I don’t even know what my symptoms are at this point. I’ve been living away on my own in Asia for most of the last 8 years. I buy my medicine (Haldol) myself and determine my own doses. I have seen a doctor a couple times in the last eight years when I returned home to America. I have some bad periods but those seem to be mostly over. However I always feel that the illness is lurking underneath. It’s hard to describe what my symptoms are because I’ve been living a mostly normal life for so long now. However I always feel that I’m battling something. I wonder what would happen if I stopped medicine but I can’t take that risk now as I have a job teaching English. What do you guys think?
If what you’re doing is working, and you’re enjoying it, don’t stop.
I’m glad you’re able to keep yourself stable.
Hi, Vandam. Long time no see. Glad you are stable and working a good job in Thailand. I believe Thailand is a nice country to live. Please say hello to your girlfriend.
Whatever is “lurking” is probably in America and that is why you are doing relatively well overseas. A little distance from the problem gives you time and space. It’s a matter of advance and retreat. Stay on your meds, and gird your loins for the next trip “home”. Good luck, chordy.
Keep doing what your doing. It’s working. I envy you. If I still partied I would be right where you are but I am sober now.
you sound pretty functional to me.you are a teacher.you might be cured ,i dont know.i cant even get out of bed.
remmeber haladol is a very strong drug.im glad you doing well on it,respirodone nearly killed me.good luck any ways.
I would stick with what you are doing if it is working. However if you feel the need to reduce your meds, do so slowly, a small step at a time. Even if you have to cut the pills in half or a quarter.
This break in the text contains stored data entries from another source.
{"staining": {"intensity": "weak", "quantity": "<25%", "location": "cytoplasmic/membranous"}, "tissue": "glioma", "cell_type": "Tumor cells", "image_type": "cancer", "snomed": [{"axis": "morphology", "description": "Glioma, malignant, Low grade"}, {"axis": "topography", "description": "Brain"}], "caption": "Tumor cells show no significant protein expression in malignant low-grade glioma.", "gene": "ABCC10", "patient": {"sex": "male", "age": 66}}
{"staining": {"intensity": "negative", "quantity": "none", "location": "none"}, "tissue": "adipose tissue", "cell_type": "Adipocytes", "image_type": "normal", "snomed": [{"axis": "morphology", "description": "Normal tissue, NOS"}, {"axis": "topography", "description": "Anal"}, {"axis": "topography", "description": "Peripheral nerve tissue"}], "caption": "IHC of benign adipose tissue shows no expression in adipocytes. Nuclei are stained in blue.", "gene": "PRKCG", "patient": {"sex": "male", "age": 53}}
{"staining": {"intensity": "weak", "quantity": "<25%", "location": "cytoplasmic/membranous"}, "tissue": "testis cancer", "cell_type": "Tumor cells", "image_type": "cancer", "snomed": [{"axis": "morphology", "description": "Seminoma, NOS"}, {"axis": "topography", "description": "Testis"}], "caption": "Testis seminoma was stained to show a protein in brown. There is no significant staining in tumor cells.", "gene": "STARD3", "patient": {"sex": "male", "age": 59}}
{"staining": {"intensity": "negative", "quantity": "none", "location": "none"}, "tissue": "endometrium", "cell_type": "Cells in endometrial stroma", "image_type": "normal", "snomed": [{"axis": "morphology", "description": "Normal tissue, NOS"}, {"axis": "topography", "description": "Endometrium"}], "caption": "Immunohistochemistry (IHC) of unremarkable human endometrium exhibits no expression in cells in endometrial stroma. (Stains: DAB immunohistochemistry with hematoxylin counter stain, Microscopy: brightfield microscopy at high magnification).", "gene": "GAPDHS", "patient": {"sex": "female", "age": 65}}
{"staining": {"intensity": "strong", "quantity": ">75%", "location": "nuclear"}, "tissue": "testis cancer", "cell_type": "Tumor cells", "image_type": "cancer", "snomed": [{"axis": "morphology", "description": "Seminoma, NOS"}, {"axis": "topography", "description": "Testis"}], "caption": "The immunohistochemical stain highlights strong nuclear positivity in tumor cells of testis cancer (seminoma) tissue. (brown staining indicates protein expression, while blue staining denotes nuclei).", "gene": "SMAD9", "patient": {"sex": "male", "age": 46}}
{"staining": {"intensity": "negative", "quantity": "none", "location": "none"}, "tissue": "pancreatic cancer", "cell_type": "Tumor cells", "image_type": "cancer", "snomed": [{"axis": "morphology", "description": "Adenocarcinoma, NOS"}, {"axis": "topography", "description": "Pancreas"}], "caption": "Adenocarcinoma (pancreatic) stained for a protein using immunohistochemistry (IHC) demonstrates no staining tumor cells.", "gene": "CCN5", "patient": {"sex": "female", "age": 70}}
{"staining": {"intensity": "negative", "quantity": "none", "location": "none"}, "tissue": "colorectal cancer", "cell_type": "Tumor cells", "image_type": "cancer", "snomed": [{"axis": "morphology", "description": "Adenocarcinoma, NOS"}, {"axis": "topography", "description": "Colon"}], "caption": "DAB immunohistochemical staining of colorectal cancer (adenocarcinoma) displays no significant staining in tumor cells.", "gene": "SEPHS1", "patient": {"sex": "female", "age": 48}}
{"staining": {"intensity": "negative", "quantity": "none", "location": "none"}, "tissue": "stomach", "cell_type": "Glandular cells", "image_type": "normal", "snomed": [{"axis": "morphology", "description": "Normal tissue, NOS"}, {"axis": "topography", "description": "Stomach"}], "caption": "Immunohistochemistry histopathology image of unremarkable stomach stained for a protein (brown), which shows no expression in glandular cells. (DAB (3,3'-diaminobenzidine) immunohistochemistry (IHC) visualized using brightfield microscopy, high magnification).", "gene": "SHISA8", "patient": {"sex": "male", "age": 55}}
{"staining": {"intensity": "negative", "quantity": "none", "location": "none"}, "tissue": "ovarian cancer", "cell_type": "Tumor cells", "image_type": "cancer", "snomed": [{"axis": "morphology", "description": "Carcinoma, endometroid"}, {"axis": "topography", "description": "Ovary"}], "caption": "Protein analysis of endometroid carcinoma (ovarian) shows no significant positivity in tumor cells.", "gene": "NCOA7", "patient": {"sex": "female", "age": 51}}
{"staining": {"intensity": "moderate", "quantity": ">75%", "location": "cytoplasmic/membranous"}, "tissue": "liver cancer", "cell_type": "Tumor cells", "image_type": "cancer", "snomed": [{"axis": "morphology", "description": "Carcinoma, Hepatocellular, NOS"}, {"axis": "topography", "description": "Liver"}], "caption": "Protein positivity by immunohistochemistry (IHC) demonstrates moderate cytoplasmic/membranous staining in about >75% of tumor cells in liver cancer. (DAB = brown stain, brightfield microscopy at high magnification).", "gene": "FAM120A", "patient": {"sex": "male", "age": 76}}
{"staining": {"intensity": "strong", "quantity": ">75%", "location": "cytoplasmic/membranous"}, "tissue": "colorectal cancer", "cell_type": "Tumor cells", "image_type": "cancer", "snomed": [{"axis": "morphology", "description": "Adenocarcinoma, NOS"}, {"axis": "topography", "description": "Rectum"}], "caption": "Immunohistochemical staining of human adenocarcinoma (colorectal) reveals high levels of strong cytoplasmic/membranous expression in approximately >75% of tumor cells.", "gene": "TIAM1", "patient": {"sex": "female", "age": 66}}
IMHO many of us need an objective third party to determine if we are doing well or not, you might be OK self evaluating though if you’ve been doing it for a while.
Yes. But I have been on only 1mg haldol for many years now. I don’t think I’ve recovered. I still feel different. But it’s hard to remember normal…
I have a beer every once in a while. But almost nothing… Boring life
Yes. And how are you doing now?
i think it would is good to be able to be doing well and keep going…
I’m doing pretty well at the moment. I switched meds from Amisulpride to Olanzapine last year, also experimented with Amyloban3399. Now I am happy with being on 7.5mg Olanzapine everyday. But I quit Amiloban3399 because it gave me depression.
To recover means to return to normal and normal I will never be so I don’t believe we can ever truly recover. I have a lot of insight into my disorder Also but don’t feel safe without my psychiatrist plus they give me free samples which would cost otherwise thousands of dollars a month! I do a body scan which includes my mind throughout the day and know when I am off. Stress takes me out so avoiding it these days. Best to you!